┏━━

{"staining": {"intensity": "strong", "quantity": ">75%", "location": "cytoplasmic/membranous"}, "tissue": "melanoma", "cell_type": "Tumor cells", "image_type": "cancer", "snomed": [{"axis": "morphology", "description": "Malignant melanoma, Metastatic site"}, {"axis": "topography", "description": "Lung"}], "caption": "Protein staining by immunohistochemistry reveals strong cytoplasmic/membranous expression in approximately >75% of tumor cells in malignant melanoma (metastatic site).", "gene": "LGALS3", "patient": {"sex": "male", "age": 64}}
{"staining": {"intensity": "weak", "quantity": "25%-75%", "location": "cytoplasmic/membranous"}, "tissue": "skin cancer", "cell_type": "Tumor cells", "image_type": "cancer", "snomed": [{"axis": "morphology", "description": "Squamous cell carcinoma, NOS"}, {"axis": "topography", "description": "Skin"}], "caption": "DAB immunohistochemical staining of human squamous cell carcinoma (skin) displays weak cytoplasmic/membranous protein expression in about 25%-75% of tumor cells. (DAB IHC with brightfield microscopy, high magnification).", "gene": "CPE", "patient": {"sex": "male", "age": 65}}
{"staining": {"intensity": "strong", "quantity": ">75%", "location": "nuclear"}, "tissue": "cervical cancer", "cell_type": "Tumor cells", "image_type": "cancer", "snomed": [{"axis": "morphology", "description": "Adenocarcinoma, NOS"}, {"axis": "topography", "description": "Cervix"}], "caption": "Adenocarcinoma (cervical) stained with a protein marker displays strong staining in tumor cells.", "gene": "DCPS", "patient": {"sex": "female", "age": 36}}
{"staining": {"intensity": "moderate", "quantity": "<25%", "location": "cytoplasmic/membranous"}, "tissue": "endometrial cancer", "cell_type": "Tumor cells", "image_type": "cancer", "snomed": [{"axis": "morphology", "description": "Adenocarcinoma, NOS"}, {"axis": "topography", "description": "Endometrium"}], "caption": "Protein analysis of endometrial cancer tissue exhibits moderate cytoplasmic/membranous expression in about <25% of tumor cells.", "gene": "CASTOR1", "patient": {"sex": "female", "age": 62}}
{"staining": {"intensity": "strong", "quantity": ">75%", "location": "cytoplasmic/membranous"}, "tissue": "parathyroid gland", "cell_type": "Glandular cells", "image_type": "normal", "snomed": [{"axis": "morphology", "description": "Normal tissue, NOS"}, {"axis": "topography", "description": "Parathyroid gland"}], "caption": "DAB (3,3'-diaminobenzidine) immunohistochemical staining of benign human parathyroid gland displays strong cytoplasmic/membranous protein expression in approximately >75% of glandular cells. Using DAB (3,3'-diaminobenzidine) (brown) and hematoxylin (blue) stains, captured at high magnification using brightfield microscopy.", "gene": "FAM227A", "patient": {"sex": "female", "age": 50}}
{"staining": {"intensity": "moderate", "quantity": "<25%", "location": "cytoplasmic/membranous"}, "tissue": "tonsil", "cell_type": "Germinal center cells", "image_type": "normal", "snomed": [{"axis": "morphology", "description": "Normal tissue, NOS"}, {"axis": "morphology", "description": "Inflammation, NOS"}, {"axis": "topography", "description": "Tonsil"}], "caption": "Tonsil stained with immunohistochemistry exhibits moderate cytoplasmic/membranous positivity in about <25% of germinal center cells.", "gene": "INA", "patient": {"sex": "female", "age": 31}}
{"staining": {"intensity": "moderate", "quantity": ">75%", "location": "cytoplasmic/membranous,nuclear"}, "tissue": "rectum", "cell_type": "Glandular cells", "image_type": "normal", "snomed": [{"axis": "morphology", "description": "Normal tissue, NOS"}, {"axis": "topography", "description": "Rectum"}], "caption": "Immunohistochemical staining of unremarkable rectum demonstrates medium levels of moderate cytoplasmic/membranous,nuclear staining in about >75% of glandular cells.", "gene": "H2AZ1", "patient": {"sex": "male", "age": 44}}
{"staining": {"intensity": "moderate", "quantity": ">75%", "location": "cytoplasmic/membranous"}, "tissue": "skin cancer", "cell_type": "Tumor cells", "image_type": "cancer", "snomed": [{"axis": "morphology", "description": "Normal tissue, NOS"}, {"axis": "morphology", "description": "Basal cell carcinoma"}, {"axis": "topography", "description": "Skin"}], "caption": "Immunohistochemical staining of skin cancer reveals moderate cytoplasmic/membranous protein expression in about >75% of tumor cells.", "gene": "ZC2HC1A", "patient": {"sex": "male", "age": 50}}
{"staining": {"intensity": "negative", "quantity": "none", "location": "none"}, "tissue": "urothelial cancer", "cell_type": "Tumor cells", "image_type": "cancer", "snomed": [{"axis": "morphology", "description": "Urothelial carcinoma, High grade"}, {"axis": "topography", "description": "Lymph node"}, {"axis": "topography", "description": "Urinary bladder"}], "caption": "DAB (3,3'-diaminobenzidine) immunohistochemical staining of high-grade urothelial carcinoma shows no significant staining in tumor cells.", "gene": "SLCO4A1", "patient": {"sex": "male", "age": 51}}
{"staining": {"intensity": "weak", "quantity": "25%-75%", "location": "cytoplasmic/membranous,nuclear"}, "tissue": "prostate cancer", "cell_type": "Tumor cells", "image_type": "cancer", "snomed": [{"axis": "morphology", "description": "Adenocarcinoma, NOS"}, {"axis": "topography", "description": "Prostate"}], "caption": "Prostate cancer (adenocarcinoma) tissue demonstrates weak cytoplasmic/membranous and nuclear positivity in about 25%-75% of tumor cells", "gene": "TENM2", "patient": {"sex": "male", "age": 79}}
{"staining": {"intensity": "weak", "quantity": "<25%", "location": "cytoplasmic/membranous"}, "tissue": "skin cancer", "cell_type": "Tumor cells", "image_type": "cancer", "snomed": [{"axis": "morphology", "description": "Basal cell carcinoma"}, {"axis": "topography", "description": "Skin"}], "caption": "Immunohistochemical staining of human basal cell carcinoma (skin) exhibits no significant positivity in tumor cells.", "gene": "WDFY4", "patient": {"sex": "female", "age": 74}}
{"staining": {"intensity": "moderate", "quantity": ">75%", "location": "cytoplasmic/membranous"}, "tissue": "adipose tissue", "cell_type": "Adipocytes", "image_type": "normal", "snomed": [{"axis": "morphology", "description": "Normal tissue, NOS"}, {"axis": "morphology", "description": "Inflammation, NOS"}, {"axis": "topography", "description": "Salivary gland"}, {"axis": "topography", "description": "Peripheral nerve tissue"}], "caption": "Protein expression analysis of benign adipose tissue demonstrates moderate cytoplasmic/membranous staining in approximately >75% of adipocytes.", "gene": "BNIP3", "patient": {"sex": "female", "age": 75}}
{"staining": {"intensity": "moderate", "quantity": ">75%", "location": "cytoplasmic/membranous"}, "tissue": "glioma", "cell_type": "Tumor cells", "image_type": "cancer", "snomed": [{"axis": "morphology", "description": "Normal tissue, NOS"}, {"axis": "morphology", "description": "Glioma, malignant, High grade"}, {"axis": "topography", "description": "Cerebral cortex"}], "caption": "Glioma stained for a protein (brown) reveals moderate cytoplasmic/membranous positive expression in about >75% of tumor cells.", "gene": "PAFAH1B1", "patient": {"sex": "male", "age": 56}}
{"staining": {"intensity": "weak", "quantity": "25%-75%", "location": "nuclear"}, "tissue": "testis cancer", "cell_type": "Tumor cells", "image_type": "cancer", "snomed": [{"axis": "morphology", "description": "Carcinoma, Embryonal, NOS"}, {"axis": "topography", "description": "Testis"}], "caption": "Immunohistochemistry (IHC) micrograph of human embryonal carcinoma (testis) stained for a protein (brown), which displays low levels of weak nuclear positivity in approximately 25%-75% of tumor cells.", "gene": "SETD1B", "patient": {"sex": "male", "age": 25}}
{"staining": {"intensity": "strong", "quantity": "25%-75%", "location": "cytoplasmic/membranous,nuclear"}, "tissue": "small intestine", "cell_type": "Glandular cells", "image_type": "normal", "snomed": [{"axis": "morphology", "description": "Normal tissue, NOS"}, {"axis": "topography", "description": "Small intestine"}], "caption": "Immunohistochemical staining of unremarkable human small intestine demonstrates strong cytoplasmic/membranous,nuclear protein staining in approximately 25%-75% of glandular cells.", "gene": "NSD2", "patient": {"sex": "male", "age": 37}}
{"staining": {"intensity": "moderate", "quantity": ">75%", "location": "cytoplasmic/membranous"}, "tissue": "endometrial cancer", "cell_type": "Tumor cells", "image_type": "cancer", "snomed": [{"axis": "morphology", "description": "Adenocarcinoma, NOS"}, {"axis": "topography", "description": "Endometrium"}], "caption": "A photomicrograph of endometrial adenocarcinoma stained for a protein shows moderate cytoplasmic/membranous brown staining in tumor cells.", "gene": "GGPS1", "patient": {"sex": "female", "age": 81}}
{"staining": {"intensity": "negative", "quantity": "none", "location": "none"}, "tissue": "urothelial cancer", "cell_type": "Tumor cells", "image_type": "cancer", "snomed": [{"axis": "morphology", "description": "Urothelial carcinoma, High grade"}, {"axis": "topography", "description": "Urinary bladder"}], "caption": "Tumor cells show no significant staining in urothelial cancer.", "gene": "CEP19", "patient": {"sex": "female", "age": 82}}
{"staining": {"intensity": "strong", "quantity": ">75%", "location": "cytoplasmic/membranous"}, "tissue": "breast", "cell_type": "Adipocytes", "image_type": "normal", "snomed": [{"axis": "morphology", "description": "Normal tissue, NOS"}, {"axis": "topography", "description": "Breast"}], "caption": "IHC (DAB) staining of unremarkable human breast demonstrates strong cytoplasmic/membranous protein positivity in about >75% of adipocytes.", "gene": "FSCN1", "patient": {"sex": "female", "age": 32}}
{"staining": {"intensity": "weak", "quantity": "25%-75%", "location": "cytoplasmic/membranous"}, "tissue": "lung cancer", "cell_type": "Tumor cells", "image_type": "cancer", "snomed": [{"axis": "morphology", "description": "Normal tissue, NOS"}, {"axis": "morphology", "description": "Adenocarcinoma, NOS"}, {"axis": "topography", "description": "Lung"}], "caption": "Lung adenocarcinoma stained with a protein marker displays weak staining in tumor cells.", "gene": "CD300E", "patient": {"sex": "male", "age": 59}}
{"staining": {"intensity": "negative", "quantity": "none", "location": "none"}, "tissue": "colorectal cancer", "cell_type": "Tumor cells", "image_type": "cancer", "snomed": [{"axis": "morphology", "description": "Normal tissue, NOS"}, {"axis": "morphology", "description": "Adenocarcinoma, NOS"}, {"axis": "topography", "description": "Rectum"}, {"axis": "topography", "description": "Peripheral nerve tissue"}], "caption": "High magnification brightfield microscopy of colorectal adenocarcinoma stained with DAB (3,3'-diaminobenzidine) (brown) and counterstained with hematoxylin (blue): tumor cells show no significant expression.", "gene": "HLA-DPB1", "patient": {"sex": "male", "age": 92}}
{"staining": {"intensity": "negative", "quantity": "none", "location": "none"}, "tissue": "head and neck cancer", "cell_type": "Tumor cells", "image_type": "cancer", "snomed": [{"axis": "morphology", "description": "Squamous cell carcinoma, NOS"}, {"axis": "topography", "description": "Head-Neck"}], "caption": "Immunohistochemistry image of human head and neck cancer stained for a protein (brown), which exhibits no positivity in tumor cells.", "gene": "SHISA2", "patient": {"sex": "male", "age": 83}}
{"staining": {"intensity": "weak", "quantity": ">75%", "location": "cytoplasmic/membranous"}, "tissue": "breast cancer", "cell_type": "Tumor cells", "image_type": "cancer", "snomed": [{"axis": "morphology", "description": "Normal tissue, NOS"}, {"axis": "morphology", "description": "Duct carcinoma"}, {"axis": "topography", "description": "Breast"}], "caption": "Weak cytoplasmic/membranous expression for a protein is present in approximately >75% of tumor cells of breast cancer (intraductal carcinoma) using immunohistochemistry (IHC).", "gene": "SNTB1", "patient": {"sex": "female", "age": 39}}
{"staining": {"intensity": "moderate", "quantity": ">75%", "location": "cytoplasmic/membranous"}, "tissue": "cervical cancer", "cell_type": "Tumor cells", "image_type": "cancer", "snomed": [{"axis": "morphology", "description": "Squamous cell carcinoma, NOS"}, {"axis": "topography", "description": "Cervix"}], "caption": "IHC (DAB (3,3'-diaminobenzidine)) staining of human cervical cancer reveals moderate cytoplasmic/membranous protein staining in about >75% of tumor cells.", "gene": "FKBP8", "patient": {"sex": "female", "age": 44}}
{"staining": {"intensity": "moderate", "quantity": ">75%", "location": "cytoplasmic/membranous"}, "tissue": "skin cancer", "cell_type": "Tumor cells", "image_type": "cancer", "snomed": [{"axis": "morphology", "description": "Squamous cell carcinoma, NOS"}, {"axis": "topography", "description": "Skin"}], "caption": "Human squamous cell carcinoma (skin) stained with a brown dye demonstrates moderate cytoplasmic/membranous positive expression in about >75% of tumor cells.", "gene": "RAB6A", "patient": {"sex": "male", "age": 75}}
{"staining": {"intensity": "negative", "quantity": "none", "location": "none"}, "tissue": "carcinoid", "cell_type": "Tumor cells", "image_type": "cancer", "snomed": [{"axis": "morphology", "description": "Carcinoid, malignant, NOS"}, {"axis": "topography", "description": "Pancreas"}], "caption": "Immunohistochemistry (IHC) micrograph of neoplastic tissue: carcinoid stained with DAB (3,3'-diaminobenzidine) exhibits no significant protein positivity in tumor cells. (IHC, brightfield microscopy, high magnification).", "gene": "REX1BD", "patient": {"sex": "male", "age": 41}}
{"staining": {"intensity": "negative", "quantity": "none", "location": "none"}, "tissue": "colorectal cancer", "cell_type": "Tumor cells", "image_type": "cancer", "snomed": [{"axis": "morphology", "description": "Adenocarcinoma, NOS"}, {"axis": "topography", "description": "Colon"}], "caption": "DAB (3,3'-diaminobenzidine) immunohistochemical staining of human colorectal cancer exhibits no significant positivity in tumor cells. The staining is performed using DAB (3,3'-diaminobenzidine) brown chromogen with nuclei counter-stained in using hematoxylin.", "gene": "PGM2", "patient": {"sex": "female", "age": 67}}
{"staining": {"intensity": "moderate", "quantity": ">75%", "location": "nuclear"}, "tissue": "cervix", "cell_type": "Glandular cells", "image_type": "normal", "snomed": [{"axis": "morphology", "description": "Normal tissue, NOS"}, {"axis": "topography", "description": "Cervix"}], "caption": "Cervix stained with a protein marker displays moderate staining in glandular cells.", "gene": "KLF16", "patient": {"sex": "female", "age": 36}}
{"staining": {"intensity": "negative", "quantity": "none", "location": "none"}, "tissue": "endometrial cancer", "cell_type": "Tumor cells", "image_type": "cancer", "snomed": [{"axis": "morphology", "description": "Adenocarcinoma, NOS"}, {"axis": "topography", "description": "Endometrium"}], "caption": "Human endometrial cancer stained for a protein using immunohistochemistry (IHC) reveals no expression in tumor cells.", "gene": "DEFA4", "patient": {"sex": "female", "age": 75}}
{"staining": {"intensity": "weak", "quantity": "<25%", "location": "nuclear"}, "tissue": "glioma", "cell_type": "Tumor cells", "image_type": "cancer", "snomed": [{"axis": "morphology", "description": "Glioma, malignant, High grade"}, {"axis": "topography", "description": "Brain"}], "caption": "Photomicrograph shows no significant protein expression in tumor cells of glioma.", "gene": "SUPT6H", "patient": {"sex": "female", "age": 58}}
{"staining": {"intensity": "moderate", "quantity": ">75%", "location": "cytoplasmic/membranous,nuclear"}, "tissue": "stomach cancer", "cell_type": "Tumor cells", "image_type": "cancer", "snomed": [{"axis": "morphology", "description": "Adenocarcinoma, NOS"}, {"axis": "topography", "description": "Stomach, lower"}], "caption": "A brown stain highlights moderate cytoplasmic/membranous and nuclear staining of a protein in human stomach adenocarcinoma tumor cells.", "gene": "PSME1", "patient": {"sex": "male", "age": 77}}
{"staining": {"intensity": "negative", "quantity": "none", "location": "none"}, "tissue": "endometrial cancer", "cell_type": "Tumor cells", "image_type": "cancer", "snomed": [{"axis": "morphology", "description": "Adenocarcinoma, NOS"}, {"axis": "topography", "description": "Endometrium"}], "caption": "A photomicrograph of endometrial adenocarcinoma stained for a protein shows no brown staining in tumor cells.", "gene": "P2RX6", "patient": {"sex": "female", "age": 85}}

┗━━

▶ [TASK] Copy out the range of lines above starting at the line with "staining in urothelial" and ending at the line with "marker displays weak", exactly and including both.

▶ [ANSWER FOR THIS EXERCISE]
{"staining": {"intensity": "negative", "quantity": "none", "location": "none"}, "tissue": "urothelial cancer", "cell_type": "Tumor cells", "image_type": "cancer", "snomed": [{"axis": "morphology", "description": "Urothelial carcinoma, High grade"}, {"axis": "topography", "description": "Urinary bladder"}], "caption": "Tumor cells show no significant staining in urothelial cancer.", "gene": "CEP19", "patient": {"sex": "female", "age": 82}}
{"staining": {"intensity": "strong", "quantity": ">75%", "location": "cytoplasmic/membranous"}, "tissue": "breast", "cell_type": "Adipocytes", "image_type": "normal", "snomed": [{"axis": "morphology", "description": "Normal tissue, NOS"}, {"axis": "topography", "description": "Breast"}], "caption": "IHC (DAB) staining of unremarkable human breast demonstrates strong cytoplasmic/membranous protein positivity in about >75% of adipocytes.", "gene": "FSCN1", "patient": {"sex": "female", "age": 32}}
{"staining": {"intensity": "weak", "quantity": "25%-75%", "location": "cytoplasmic/membranous"}, "tissue": "lung cancer", "cell_type": "Tumor cells", "image_type": "cancer", "snomed": [{"axis": "morphology", "description": "Normal tissue, NOS"}, {"axis": "morphology", "description": "Adenocarcinoma, NOS"}, {"axis": "topography", "description": "Lung"}], "caption": "Lung adenocarcinoma stained with a protein marker displays weak staining in tumor cells.", "gene": "CD300E", "patient": {"sex": "male", "age": 59}}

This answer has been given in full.